→ Extracted information
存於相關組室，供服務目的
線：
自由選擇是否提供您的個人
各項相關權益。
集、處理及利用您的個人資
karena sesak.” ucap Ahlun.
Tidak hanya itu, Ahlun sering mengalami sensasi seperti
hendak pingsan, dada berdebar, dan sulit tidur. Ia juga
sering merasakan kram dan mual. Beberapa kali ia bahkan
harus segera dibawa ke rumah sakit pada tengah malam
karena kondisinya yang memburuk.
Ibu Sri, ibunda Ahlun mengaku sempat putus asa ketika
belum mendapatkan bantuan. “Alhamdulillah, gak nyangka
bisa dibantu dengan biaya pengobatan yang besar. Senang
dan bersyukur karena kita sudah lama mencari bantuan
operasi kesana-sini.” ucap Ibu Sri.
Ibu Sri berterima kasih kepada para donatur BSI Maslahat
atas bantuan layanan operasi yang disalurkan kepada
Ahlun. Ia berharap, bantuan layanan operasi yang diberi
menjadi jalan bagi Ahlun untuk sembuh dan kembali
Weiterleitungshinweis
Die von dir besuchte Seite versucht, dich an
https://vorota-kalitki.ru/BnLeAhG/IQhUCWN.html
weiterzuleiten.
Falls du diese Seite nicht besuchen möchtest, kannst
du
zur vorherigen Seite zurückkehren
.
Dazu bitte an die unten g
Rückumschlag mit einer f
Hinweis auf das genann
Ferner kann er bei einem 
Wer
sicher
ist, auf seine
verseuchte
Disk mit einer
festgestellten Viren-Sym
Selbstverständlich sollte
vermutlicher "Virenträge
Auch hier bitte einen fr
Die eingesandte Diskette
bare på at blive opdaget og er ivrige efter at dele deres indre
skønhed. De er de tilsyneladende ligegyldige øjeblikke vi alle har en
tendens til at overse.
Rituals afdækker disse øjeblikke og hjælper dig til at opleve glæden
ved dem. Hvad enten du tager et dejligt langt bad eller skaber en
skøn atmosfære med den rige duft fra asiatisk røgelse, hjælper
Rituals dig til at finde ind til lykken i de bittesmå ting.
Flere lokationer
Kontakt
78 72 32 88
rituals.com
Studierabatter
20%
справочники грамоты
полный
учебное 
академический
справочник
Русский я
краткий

→ Your goal
Please copy out all of the lines above character for character, keeping each one on its own line.

→ Response below
存於相關組室，供服務目的
線：
自由選擇是否提供您的個人
各項相關權益。
集、處理及利用您的個人資
karena sesak.” ucap Ahlun.
Tidak hanya itu, Ahlun sering mengalami sensasi seperti
hendak pingsan, dada berdebar, dan sulit tidur. Ia juga
sering merasakan kram dan mual. Beberapa kali ia bahkan
harus segera dibawa ke rumah sakit pada tengah malam
karena kondisinya yang memburuk.
Ibu Sri, ibunda Ahlun mengaku sempat putus asa ketika
belum mendapatkan bantuan. “Alhamdulillah, gak nyangka
bisa dibantu dengan biaya pengobatan yang besar. Senang
dan bersyukur karena kita sudah lama mencari bantuan
operasi kesana-sini.” ucap Ibu Sri.
Ibu Sri berterima kasih kepada para donatur BSI Maslahat
atas bantuan layanan operasi yang disalurkan kepada
Ahlun. Ia berharap, bantuan layanan operasi yang diberi
menjadi jalan bagi Ahlun untuk sembuh dan kembali
Weiterleitungshinweis
Die von dir besuchte Seite versucht, dich an
https://vorota-kalitki.ru/BnLeAhG/IQhUCWN.html
weiterzuleiten.
Falls du diese Seite nicht besuchen möchtest, kannst
du
zur vorherigen Seite zurückkehren
.
Dazu bitte an die unten g
Rückumschlag mit einer f
Hinweis auf das genann
Ferner kann er bei einem 
Wer
sicher
ist, auf seine
verseuchte
Disk mit einer
festgestellten Viren-Sym
Selbstverständlich sollte
vermutlicher "Virenträge
Auch hier bitte einen fr
Die eingesandte Diskette
bare på at blive opdaget og er ivrige efter at dele deres indre
skønhed. De er de tilsyneladende ligegyldige øjeblikke vi alle har en
tendens til at overse.
Rituals afdækker disse øjeblikke og hjælper dig til at opleve glæden
ved dem. Hvad enten du tager et dejligt langt bad eller skaber en
skøn atmosfære med den rige duft fra asiatisk røgelse, hjælper
Rituals dig til at finde ind til lykken i de bittesmå ting.
Flere lokationer
Kontakt
78 72 32 88
rituals.com
Studierabatter
20%
справочники грамоты
полный
учебное 
академический
справочник
Русский я
краткий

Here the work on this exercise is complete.